HELP! What to do?
I made first commit. Noticed a file that is not supposed to be save with sensitive values. Did not want to get the history for this one file in there, that would be viewable still.
Proceed to revert that first commit, thinking it will go back when no files was committed.
All files are gone now as result! I cannot find in my project folder even recycle bin.
ANSWER
First commit? But you want to undo for a file or two? Easy peasy. No need for revert. It’s only 1 commit! Then you would not have been in this trouble you are now.
Delete the .git folder! Mind you this is before you should have done any git voodoo. Re-init git, add files, then commit. Then you’re done. You’re back in business without having so much down time.
Now going to the other solution. I have encountered this before like you. The files are still there. So to speak. Git knows it, since it has the history for that action. A simple git log will prove.
Normally, you can pick the files back one by one simply by using the checkout command. But first, get a list of these files, including full path to it. This will show all the files that have been affected or deleted in your case.
git status
THEN
git checkout path/to/filename
For a few files, this approach works. Not very convenient when you have dozens to hundreds of files to recover. This may be your situation too. For some reason, using a wildcard will not work.
git checkout *
git checkout path/to/*
It executes but does nothing.
Sometimes commands like below will do the trick. Or it won’t. YMMV. But may be limited to *NIX-compatible OSes.
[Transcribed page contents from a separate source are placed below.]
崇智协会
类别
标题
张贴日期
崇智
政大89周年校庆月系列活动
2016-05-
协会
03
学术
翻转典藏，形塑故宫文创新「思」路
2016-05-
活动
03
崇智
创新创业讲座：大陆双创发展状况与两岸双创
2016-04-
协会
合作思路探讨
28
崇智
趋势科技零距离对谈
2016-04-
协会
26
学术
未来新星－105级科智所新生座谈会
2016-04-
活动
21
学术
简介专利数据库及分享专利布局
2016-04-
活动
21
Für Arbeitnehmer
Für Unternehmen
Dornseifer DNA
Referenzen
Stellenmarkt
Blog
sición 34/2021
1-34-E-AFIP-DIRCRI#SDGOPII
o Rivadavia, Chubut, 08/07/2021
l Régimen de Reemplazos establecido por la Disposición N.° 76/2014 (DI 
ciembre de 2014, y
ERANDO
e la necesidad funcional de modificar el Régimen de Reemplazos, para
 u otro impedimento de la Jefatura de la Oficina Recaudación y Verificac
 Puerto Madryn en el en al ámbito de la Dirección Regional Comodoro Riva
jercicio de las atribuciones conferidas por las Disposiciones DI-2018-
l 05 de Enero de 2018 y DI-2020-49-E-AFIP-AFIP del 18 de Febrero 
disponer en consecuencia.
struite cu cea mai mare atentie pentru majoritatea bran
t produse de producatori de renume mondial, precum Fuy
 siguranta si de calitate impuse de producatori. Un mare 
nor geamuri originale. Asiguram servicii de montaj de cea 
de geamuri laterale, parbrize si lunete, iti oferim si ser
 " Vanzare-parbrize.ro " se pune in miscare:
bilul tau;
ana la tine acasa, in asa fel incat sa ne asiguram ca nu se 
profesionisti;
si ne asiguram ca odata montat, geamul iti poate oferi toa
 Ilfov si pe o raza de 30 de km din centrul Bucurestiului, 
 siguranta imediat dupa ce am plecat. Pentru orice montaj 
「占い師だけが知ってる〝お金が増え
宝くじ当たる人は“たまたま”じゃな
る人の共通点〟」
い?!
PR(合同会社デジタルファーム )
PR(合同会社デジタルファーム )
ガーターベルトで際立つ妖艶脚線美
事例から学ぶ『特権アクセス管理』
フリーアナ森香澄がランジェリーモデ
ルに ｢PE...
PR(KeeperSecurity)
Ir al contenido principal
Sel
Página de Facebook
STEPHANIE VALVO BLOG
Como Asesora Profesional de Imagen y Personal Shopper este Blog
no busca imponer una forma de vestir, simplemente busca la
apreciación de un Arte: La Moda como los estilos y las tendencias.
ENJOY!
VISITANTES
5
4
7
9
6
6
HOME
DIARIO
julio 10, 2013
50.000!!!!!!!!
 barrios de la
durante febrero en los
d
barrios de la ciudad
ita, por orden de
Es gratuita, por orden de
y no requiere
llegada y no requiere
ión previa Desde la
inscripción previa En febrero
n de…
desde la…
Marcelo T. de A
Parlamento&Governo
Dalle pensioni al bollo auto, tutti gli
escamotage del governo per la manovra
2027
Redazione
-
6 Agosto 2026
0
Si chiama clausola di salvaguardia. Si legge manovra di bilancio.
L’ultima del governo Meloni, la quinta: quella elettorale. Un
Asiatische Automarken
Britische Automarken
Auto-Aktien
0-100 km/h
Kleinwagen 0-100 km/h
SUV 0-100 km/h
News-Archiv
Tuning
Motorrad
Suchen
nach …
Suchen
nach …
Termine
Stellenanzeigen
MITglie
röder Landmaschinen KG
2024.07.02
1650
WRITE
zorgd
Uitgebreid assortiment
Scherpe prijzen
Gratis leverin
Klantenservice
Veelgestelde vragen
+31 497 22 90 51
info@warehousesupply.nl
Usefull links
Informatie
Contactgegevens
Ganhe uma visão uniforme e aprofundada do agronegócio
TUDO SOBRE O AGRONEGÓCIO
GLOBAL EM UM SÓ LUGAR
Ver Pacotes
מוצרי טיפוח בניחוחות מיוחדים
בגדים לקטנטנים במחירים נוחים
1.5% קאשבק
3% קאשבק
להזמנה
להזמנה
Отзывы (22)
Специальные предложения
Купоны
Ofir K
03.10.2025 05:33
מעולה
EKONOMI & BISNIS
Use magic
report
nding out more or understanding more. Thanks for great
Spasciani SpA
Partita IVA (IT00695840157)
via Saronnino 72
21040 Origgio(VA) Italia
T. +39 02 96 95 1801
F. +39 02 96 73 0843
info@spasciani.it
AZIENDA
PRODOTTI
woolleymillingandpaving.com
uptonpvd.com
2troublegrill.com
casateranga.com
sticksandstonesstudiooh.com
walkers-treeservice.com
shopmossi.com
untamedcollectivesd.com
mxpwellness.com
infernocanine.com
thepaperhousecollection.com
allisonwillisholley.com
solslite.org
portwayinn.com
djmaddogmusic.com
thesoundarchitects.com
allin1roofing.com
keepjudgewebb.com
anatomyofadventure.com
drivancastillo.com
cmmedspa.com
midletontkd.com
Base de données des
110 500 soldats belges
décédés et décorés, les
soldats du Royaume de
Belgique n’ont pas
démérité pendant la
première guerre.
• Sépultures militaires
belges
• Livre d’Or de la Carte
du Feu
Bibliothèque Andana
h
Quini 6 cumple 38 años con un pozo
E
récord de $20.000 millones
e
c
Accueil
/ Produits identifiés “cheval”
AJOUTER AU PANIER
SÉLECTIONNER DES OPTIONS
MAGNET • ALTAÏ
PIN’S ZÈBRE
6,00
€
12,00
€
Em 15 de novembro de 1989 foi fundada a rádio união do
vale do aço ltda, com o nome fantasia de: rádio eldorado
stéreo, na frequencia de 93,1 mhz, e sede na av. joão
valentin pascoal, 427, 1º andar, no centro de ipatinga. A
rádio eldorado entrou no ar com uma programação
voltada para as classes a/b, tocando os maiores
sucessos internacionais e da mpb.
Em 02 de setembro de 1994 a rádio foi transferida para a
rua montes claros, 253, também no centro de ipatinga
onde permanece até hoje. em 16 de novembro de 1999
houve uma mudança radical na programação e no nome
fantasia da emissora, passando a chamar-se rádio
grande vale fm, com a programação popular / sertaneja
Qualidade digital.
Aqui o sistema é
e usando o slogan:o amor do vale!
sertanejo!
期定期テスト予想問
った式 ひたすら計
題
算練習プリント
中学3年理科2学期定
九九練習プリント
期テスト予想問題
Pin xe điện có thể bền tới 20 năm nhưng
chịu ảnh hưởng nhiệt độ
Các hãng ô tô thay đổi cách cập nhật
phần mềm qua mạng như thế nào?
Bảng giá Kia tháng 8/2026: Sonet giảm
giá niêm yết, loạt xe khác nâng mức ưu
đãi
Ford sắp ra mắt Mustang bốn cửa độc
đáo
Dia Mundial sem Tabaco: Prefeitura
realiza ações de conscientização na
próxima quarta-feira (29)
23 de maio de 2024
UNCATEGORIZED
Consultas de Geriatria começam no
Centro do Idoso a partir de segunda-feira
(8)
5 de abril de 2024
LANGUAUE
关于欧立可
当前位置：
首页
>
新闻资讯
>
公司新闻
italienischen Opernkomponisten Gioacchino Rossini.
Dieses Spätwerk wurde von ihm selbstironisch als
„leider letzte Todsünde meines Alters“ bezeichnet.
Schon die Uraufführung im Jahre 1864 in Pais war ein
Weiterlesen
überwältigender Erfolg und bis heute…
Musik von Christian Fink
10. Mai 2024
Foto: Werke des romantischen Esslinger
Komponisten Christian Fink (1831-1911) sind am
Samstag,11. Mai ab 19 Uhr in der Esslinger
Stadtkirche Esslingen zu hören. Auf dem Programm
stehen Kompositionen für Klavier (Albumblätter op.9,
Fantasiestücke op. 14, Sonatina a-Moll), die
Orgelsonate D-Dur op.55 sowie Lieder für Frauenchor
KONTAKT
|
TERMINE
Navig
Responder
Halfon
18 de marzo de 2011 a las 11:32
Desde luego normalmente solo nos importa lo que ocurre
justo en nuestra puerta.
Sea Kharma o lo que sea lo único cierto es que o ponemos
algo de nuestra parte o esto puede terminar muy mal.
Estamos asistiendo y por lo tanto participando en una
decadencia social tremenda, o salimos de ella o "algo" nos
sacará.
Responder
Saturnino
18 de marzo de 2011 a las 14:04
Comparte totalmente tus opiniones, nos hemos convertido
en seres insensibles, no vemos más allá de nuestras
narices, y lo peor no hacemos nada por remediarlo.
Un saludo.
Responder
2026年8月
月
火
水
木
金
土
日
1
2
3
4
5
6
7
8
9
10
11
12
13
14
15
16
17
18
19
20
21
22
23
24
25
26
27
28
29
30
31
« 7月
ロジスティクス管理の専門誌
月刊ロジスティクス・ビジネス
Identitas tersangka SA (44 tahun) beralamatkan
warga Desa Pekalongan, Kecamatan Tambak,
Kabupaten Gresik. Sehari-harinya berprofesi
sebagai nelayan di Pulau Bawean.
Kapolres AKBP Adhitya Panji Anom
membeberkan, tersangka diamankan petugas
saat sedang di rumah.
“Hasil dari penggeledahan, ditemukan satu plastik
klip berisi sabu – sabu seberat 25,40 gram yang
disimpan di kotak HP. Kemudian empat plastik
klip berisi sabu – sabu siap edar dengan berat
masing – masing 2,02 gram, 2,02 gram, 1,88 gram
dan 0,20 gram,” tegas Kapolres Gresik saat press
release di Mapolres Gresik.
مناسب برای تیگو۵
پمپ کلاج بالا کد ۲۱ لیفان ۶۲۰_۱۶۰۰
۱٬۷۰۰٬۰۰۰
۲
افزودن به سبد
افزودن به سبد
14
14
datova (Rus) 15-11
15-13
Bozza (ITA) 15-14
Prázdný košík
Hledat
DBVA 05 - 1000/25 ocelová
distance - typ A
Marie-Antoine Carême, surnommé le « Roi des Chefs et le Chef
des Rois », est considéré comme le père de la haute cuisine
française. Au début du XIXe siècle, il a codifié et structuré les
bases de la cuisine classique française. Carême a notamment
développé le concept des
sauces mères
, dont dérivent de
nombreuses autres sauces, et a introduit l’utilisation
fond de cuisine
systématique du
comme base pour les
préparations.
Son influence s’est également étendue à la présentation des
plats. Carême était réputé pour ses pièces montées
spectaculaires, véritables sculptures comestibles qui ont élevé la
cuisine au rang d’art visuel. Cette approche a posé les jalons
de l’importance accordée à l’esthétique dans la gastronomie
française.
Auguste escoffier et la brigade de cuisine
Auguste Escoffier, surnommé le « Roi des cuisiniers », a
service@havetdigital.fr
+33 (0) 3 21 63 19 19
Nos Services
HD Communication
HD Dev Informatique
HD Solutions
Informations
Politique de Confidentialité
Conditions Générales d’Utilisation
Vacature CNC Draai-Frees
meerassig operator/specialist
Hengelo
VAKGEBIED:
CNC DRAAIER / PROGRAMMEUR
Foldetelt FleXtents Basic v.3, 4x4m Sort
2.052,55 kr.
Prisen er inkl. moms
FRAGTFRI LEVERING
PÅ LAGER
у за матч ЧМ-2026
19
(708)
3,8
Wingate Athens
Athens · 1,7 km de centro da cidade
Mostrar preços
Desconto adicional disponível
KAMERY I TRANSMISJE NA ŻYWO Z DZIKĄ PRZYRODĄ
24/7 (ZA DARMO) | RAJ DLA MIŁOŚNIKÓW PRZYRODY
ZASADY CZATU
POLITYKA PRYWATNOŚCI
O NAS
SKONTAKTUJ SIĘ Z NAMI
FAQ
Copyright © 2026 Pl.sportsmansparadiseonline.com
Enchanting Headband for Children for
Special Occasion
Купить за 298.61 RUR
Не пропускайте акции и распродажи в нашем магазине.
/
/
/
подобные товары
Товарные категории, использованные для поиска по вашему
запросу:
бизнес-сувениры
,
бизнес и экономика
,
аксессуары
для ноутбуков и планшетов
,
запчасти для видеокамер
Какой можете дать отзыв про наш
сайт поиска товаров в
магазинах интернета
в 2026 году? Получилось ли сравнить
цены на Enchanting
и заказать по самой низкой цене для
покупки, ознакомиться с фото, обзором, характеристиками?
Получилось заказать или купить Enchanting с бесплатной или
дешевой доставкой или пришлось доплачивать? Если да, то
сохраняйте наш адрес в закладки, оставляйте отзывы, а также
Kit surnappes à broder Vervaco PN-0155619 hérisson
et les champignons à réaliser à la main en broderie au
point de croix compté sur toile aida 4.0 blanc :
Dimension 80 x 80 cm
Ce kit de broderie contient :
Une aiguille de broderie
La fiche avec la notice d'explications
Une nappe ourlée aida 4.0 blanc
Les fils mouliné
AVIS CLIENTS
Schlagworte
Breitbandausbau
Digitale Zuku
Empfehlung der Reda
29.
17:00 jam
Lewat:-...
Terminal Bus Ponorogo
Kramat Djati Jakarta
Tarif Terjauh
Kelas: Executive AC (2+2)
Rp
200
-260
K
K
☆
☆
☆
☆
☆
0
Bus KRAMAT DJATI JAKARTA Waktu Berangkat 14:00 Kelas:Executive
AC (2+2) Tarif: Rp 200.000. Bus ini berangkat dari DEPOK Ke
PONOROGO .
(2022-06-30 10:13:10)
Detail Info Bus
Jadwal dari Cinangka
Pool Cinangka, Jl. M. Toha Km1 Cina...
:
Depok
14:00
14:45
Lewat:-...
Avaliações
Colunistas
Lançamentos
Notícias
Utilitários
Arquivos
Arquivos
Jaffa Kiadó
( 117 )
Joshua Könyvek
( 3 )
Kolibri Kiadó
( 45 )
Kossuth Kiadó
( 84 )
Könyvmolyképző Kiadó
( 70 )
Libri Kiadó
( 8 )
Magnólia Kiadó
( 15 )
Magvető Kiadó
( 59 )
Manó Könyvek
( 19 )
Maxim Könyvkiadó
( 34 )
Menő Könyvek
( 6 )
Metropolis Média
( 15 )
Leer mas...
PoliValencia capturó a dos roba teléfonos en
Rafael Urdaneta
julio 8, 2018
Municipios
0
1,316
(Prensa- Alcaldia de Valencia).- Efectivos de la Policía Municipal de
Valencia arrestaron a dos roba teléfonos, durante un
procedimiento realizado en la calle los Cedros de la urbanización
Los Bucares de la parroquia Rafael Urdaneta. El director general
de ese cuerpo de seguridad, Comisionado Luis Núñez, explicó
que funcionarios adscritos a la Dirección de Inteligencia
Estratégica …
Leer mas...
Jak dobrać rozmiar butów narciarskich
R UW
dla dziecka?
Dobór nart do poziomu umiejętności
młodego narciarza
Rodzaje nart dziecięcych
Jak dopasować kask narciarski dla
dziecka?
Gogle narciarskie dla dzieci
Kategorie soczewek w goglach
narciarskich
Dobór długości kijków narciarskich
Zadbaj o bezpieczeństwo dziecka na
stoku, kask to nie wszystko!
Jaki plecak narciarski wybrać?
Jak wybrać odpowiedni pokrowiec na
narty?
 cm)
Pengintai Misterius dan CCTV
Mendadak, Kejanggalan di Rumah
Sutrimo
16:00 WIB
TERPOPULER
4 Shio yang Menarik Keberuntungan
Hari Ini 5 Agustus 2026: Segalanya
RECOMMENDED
For Windows, use Git Bash for one.
git ls-files -d | xargs git checkout --
In my experience, I did the following steps in git.
git log
git checkout COMMIT_ID
git commit -m "Restore my files"
git checkout master
The first command is to get the commit ID.
Second is to checkout at that commit. Now you’ll be in limbo. You’re not back at master branch where you started out. Instead this checkout will be outside of master. You’ll see a message such as
HEAD detached at COMMIT_ID_SHORTENED
This is all good. Don’t worry. Just commit those files again. That’s the third command up there.
Then once done, checkout to master. The last command shown up there.
If for some reason there are files that conflict, the switch to master branch won’t succeed. Just add those conflicting files too.
git add path/to/file/name
git commit -m "Some more files"
git checkout master
Now all is good. Look at your folder. All files are there again.